One of the most important applications of artificial intelligence is autonomous driving (AI). Autonomous vehicles (AV)
are outfitted with a variety of sensors, including cameras, radars, and lidar, to aid in their understanding of their
environment and course planning. These sensors create enormous amounts of data. AVs require supercomputer-like,
near-instant processing capabilities to make sense of the data provided by these sensors. Companies building AV
systems rely significantly on AI, namely machine learning and deep learning, to effectively analyse massive amounts
of data and train and test their autonomous driving systems.

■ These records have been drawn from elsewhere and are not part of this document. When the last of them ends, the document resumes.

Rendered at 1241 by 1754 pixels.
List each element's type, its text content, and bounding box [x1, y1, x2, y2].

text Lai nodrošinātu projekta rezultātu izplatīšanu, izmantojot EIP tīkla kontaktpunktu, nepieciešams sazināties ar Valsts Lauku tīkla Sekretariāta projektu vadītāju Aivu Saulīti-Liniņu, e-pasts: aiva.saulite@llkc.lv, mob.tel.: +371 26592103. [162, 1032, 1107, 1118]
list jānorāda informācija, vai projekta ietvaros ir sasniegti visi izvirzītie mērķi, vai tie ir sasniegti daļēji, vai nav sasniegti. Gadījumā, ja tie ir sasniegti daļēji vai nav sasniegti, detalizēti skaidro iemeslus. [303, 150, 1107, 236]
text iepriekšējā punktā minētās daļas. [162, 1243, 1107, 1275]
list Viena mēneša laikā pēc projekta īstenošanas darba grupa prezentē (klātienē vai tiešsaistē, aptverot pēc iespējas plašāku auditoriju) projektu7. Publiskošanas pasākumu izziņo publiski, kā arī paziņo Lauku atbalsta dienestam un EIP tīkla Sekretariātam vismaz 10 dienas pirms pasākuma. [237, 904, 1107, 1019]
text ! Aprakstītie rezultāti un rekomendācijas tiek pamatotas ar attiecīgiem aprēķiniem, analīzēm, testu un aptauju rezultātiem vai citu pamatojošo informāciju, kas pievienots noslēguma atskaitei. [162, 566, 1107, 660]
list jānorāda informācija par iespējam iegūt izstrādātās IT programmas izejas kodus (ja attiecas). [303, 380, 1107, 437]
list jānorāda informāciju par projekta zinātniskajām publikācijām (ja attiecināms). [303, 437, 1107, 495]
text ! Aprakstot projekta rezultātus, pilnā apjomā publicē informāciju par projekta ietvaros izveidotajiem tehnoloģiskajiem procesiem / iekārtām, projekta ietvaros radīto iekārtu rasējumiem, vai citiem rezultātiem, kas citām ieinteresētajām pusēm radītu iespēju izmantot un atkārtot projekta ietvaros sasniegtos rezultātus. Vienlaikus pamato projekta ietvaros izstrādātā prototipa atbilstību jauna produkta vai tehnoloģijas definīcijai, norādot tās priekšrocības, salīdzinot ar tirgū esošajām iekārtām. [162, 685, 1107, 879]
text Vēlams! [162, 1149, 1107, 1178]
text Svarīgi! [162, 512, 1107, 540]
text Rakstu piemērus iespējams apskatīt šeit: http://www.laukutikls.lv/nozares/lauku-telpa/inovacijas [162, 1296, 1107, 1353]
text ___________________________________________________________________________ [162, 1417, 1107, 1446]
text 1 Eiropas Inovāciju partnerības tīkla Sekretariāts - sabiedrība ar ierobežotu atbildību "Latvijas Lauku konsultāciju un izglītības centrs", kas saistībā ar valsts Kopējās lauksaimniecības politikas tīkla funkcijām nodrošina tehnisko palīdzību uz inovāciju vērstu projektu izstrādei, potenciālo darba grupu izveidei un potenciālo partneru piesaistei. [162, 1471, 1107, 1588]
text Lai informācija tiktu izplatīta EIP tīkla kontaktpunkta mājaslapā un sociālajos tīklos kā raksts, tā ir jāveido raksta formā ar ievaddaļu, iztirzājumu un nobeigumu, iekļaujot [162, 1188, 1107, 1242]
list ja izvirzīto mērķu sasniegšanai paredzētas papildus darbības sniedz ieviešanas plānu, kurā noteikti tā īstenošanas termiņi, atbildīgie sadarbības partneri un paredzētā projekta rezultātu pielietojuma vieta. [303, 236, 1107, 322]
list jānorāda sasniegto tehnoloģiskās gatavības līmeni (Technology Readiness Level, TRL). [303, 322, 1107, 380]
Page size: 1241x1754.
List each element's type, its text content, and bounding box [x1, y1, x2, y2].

Deep learning has aided firms in accelerating AV development initiatives in recent years. Deep neural networks
‘DNN’ are increasingly being used by these firms to handle sensor data more efficiently. DNNs enable AVs to learn
how to traverse the environment on their own using sensor data, rather than manually creating a set of rules for an
AV to follow, such as "stop if you see red." These algorithms are inspired by the human brain, which implies that they
learn via experienceAccording to NVIDIA, a deep learning expert, if a DNN is shown photos of a stop sign in different
situations, it. can learn to detect stop signs on its own. Companies building AVs, on the other hand, must write not
just one, but a complete collection of DNNs, each dedicated to a distinct job, in order to achieve safe autonomous
driving. There is no predetermined number of DNNs necessary for autonomous driving; in fact, the list keeps
expanding as new capabilities emerge. To actually drive the automobile, the signals generated by each DNN must be
processed in real time, which is accomplished using high-performance computer systems.

(II)
Adverse drug reactions account for $7.2 billion in medical expenditures in the United States alone each year. Aside
from the economic consequences, adverse medication responses are one of the leading causes of mortality in
affluent countries. The ability to predict adverse drug reaction outcomes or identify patients who are likely to
experience adverse drug reactions after ingesting a medicinal drug product can reduce the number of fatalities and
financial burden associated with medical treatments for patients experiencing adverse drug reactions.To far, two
research have attempted to predict bad medication responses using machine learning algorithms and data from the
Food and Drug Administration. One of them, however, did not give adequate accuracy ratings, while the other was a
small-scale proof of concept research. This study expanded on the findings of the previous two studies in order to
enhance prediction outcomes and give more specific adverse drug response predictor labels. To forecast the
consequences of hazardous medication reactions, two deep, fully linked Neural Networks were built. The Binary
Model and Model-7. Model-7 was a multi-label classification system that was trained to identify individuals who were
hospitalised, died, or were hospitalised and later died. The binary model was trained to categorise adverse drug
response outcomes into two categories: hospitalisation and death. The multiclass Model-7 outperformed typical
machine learning (binary) models produced in earlier research (74 percent accuracy). However, it did not outperform
the binary proof of concept Artificial Neural Network model developed by other researchers.The binary Artificial
Neural Network model developed in this study surpassed previous binary standard machine learning models by
obtaining 83 percent accuracy - 8 percent higher than rivals. Nonetheless, it did not outperform the small-scale
Artificial Neural Network model, which achieved 95% accuracy. The findings of this study show that, given enough
processing capacity, Artificial Neural Networks are better suited for binary classification issues on large scale uneven
data than traditional machine learning models.